Moch. Iqbal : “Maka dari
itu saya ingin laboratorium batik ini menjadi magnet untuk masyarakat agar
mengunjungi desa saya dan turut serta melestarikan batik. Bahkan menurut saya tidak masalah jika meletakkan beberapa koleksi
batik pilihan di dalam laboratorium.”
Kepala Dinas : “Bisa juga
Pak.”
Moch. Iqbal : “Jika
begitu silakan dilihat dulu proposalnya Bu.”
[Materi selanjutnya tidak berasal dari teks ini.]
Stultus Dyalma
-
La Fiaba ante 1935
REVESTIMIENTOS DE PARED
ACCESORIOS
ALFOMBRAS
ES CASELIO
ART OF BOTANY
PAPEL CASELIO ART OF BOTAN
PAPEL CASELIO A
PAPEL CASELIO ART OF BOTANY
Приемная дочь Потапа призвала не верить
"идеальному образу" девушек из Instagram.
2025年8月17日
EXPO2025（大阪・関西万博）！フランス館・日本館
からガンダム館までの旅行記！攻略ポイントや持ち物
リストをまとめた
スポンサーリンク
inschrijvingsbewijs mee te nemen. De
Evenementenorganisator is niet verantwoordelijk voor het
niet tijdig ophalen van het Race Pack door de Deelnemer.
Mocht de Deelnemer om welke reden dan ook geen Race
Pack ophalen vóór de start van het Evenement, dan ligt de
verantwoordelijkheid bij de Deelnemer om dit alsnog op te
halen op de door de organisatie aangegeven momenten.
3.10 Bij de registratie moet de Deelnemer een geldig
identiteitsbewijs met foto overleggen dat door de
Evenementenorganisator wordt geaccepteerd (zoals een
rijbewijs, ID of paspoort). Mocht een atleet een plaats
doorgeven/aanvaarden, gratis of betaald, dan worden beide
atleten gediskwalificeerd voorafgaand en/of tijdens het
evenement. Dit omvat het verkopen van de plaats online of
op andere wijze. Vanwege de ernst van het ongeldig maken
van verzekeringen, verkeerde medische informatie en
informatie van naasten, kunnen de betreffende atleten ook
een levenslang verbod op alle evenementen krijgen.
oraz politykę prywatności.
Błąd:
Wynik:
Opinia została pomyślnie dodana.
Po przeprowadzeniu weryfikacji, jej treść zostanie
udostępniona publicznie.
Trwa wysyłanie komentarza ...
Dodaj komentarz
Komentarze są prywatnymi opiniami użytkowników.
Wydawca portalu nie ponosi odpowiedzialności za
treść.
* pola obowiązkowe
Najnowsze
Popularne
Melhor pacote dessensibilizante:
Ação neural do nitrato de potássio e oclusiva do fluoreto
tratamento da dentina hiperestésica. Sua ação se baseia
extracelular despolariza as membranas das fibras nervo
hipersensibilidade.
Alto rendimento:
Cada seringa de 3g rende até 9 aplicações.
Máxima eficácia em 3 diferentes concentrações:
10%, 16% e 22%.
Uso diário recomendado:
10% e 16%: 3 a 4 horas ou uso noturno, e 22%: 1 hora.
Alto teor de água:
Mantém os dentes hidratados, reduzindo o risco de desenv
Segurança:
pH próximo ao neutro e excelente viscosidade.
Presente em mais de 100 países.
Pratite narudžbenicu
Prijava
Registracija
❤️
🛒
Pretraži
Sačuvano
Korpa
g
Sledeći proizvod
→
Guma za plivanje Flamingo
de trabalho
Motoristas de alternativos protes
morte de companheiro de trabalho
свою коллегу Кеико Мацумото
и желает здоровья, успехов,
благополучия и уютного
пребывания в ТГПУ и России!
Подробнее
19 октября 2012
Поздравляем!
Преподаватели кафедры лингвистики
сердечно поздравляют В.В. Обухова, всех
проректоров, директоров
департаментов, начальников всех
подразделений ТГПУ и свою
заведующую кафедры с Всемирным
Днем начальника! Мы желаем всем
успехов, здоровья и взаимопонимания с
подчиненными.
Kepala Dinas : “Sepertinya
saya tidak dapat mengabulkan hal-hal seperti yang tertulis pada proposal
Bapak.”
(Melihat-lihat
isi proposal)
Moch. Iqbal : “Mengapa
Bu?”
Kepala Dinas : “Banyak
hal-hal yang harus dipertimbangkan dengan serius dan bila proposal Bapak
disetujui pun, pasti membutuhkan waktu yang lama. Tidak hanya itu dana yang dibutuhan juga
besar Pak.”
Moch. Iqbal : “Saya tahu
untuk mewujudkan keinginan kami sebagai pengrajin batik tidaklah mudah. Jadi
tidak masalah jika memakan waktu yang cukup lama.”
Kepala
Dinas : “Lalu bagaimana dengan
masyarakat yang tidak setuju? Perlu Bapak ingat persetujuan tidak hanya berasal dari
pihak pemerintah saja. Bahkan pihak
masyarakatlah yang paling berperan besar dalam keberhasilan laboratorium batik
ini.”
Moch. Iqbal : “Saya
bersama pengrajin-pengrajin batik lainnya telah sepakat untuk mengadakan
sosialisasi mengenai fungsi laboratorium batik. Kami juga membutuhkan bantuan
Ibu untuk mengenalkan laboratorium batik ini kepada masyarakat umum. Sehingga
keberadaannya semakin dikenal. Bagaimana Bu?”
Kepala
Dinas : “Baiklah Pak Iqbal. Saya
percaya akan kerja keras Bapak dalam mendirikan
laboratorium batik ini.”
Moch. Iqbal : “Jadi itu
artinya proposal saya Ibu terima?”
Kepala Dinas : “Benar Pak.
Tapi Bapak jangan langsung senang dulu. Kita masih perlu bekerja keras dalam
mewujudkannya. Partisipasi dari Bapak dan pengrajin-pengrajin batik lainnya juga
dibutuhkan.”
Moch.
Iqbal : “Iya Bu, saya mengerti.
Terima kasih banyak Ibu telah menyetujui keinginan kami.”
(Menjabat
tangan Kepala Dinas Kebudayaan dan Pariwisata)
Kepala Dinas : “Sama-sama
Bapak. Jika ada waktu, saya dan rekan-rekan saya akan mengunjungi desa Bapak
untuk menindaklanjuti rencana pembangunan
ini.”
Moch. Iqbal : “Baik Bu.
Kami akan menyambut kehadiran Ibu dengan senang hati. Sekali lagi terima kasih. Saya pamit dulu
Bu.”
Kepala Dinas : “Iya, silakan
Bapak.”
Pengusaha Moch. Iqbal pun
meninggalkan ruangan Kepala Dinas Kebudayaan dan Pariwisata.